START EXERCISE PASSAGE

The Company is exposed to, among other risks, the impact of changes in commodity prices, foreign currency exchange rates, and interest rates in the normal course of business. The Company's financial risk management program is designed to manage the exposure and volatility arising from these risks and utilizes derivative financial instruments to offset a portion of these risks. We do not enter into derivative financial instruments for trading or speculative purposes. On an on-going basis, we monitor counterparty credit ratings. We consider credit non-performance risk to be low because we enter into agreements with commercial institutions that have investment grade credit rating.

On March 1, 2018, we entered into a cross-currency swap in which we would settle interest on the notional amount in Euros and settle interest on the notional amount in dollars, both at a variable rate. The objective of the transaction was to protect the initial net investment in Brabant against adverse changes in the exchange rate between the U.S. dollar and the Euro. Hedge effectiveness was assessed based upon changes in the spot foreign exchange rate. As such, the change in value of the cross-currency interest rate swap related to the change in spot rates was effective at offsetting changes in cumulative translation adjustment related to the portion of our net investment in Brabant up to the notional amount of the cross-currency interest rate swap.

Under the cross-currency interest rate swap, we received €53,000 on which we would settle interest at the 1-month Euribor rate, and we lent to the counterparty $64,930 on which we would settle interest at the 1-month LIBOR rate. Interest payments were made at the end of every month. The notional amounts in the respective currencies exchanged at the beginning of the cross-currency interest rate swap period were to be repaid at the end of the cross-currency interest rate swap period. The initial maturity of the cross-currency interest rate swap was October 31, 2022. In the second quarter of fiscal 2019, the cross-currency interest rate swap was discontinued and settled in cash for $5,110. The cash value at settlement was driven by changes in foreign currency exchange rates and debt markets from inception to settlement. There was no impact to net income upon settlement.

END EXERCISE PASSAGE
START SOURCE MATERIAL

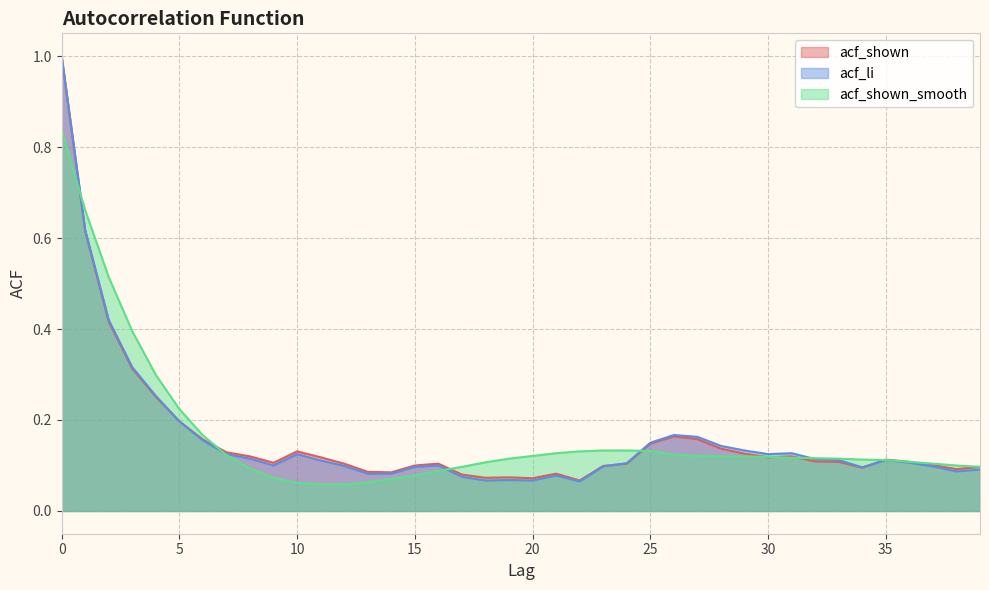

At which label is acf_shown closest to 0?

22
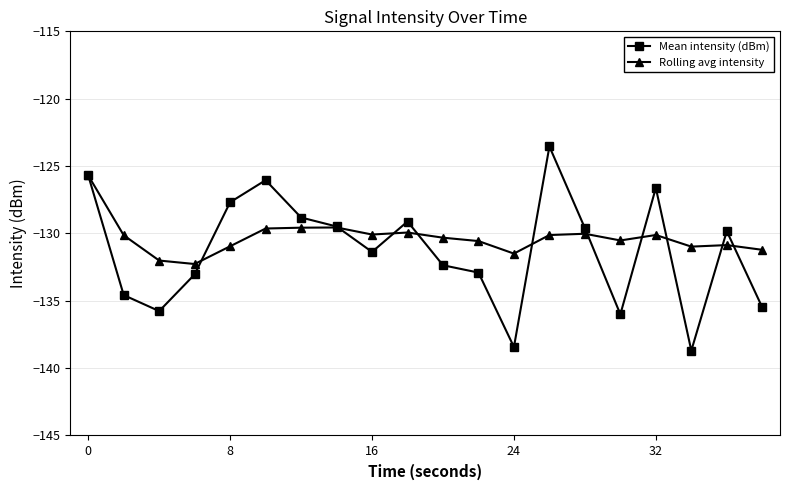

True or false: Rolling avg intensity has more than 0 points higher than both neighbors.

True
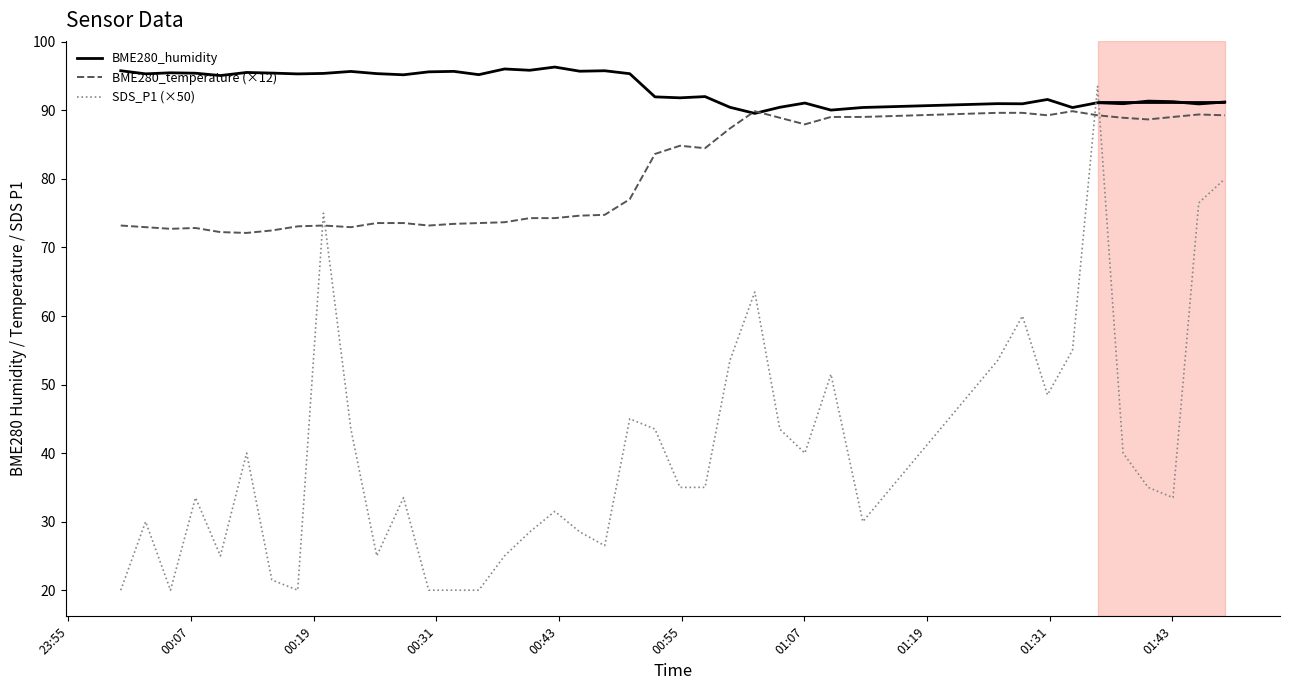

True or false: BME280_humidity and SDS_P1 (×50) intersect in this chart.

True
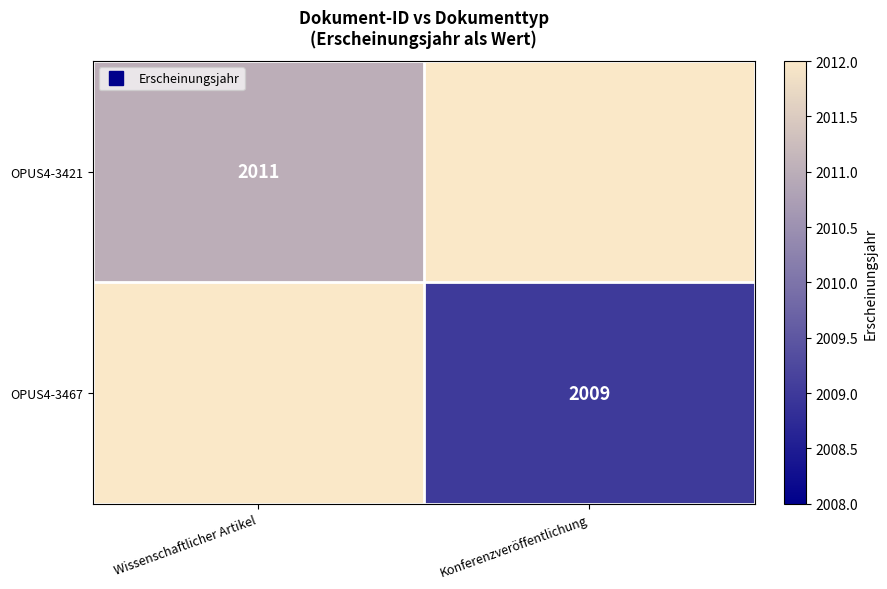

What is the minimum value shown in the chart?

2009.0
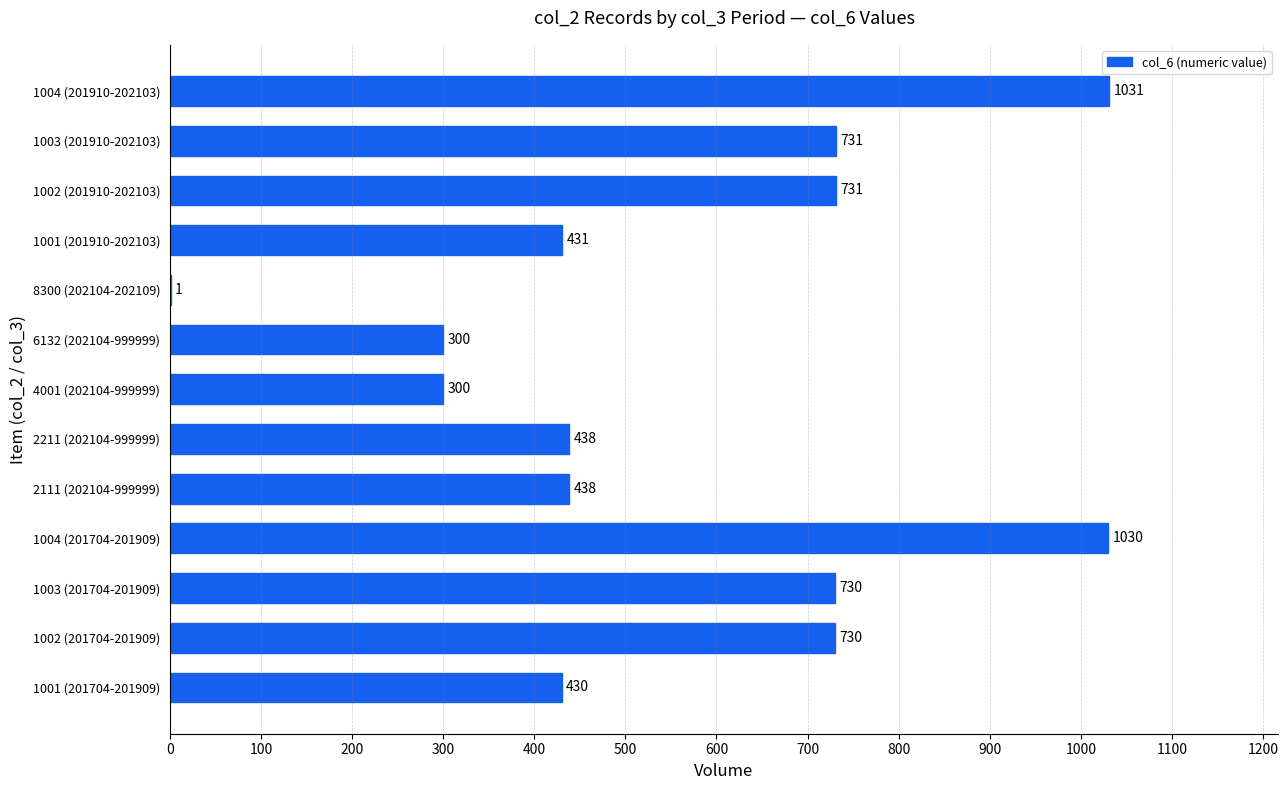

True or false: the data shows 1 at 8300 (202104-202109).

True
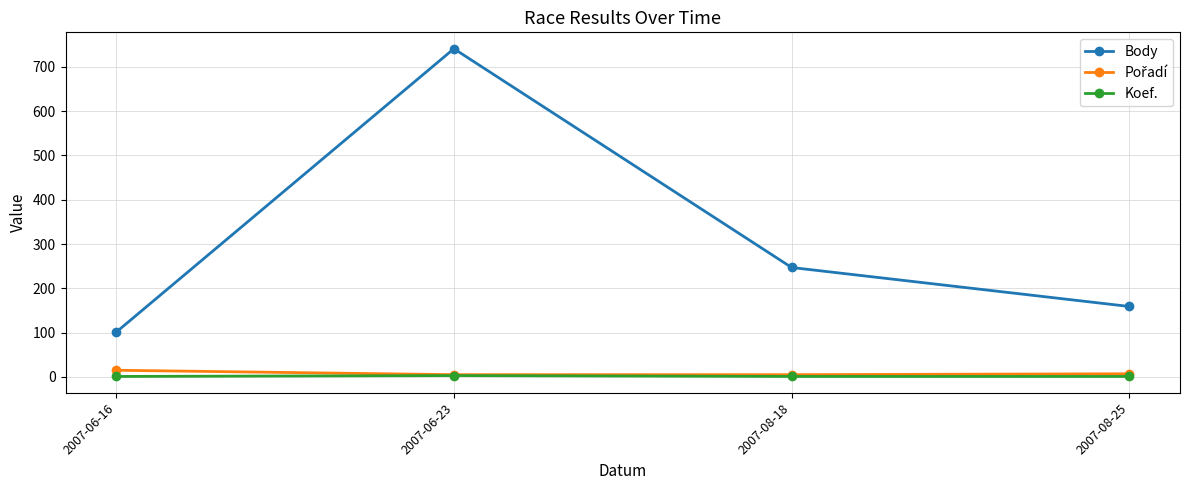

True or false: Body and Koef. cross at least once.

False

END SOURCE MATERIAL

### SET OF TASKS:
1/ Answer these questions using the passage on financial risk management.
(a) For what purposes does the Company state that it does not enter into derivative financial instruments?
(b) On what date was the cross-currency swap entered into?
(c) For what amount was the cross-currency interest rate swap settled in cash?
2/ Echo every line of the data entries without any changes, omitting the pictures.

### RESPONSES FOR EACH TASK:
1/
(a) Trading or speculative purposes.
(b) March 1, 2018.
(c) $5,110.

2/
At which label is acf_shown closest to 0?

22

True or false: Rolling avg intensity has more than 0 points higher than both neighbors.

True

True or false: BME280_humidity and SDS_P1 (×50) intersect in this chart.

True

What is the minimum value shown in the chart?

2009.0

True or false: the data shows 1 at 8300 (202104-202109).

True

True or false: Body and Koef. cross at least once.

False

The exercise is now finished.